2.  Holistic treatment. This kind of goes along with the idea of what really is the purpose of treatment, to simply stabilize someone, or actually provide treatment of the symptoms. Most inpatient units in the states will offer things like group therapy, AA meetings, and maybe art therapy, these activities are fairly minimal and not the largest part of treatment. I was amazed to see at Hospital de Salud Mental de Tijuana they had displays of expansive works of art therapy done by patients, there were volley ball courts, a gym, yoga classes, even a garden that patients tend to and what is grown is used in the meals served that are specially planned by a nutritionist. We know that good nutrition, exercise, a sense of community and purpose are vital for our mental health and yet we put such a minimal focus on it.

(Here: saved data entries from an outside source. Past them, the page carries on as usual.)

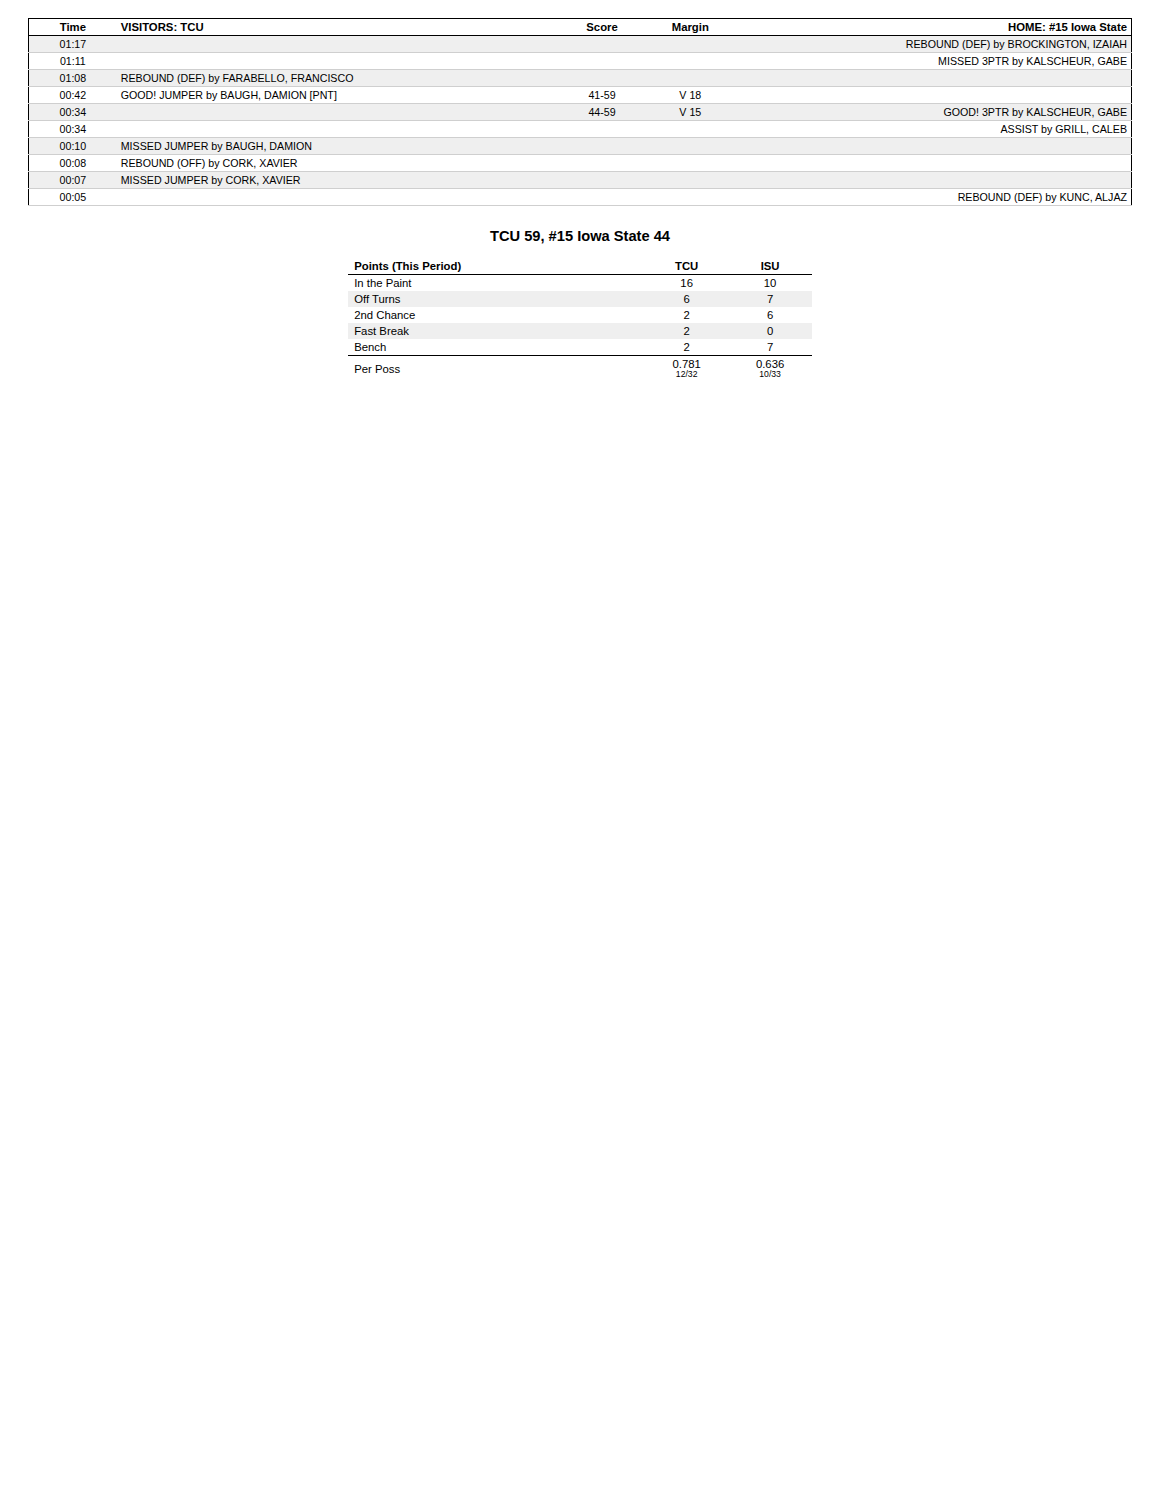| Time | VISITORS: TCU | Score | Margin | HOME: #15 Iowa State |
| --- | --- | --- | --- | --- |
| 01:17 | | | | REBOUND (DEF) by BROCKINGTON, IZAIAH |
| 01:11 | | | | MISSED 3PTR by KALSCHEUR, GABE |
| 01:08 | REBOUND (DEF) by FARABELLO, FRANCISCO | | | |
| 00:42 | GOOD! JUMPER by BAUGH, DAMION [PNT] | 41-59 | V 18 | |
| 00:34 | | 44-59 | V 15 | GOOD! 3PTR by KALSCHEUR, GABE |
| 00:34 | | | | ASSIST by GRILL, CALEB |
| 00:10 | MISSED JUMPER by BAUGH, DAMION | | | |
| 00:08 | REBOUND (OFF) by CORK, XAVIER | | | |
| 00:07 | MISSED JUMPER by CORK, XAVIER | | | |
| 00:05 | | | | REBOUND (DEF) by KUNC, ALJAZ |
TCU 59, #15 Iowa State 44
| Points (This Period) | TCU | ISU |
| --- | --- | --- |
| In the Paint | 16 | 10 |
| Off Turns | 6 | 7 |
| 2nd Chance | 2 | 6 |
| Fast Break | 2 | 0 |
| Bench | 2 | 7 |
| Per Poss | 0.781 12/32 | 0.636 10/33 |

3. Community outreach. As mentioned above the stigma about mental health treatment is prevalent across borders, these providers are rolling up their sleeves to fight it. They host meetings, and also visit schools and other community facilities to provide education about mental health to the community. Starting in elementary school these providers are actively working to change how the next generation perceives mental health.

I left the facility dumbstruck and with one thought. As providers, as a community and society we need to be better. I believe that the vast majority of providers do want to give the best care possible and heal their patients but become limited by administrative and financial barriers. like any other kind of medical issue, doing primary prevention is without a doubt the best thing we can do, we first need to start educating our kids about mental health treatment and  and we need to be better about community outreach. We also need to fight for the ability to actually be able to treat our patients instead of giving them the bare minimum level of stabilization. It’s up to us to talk to our legislators, and to push for expanded coverage of treatment. Let’s be better.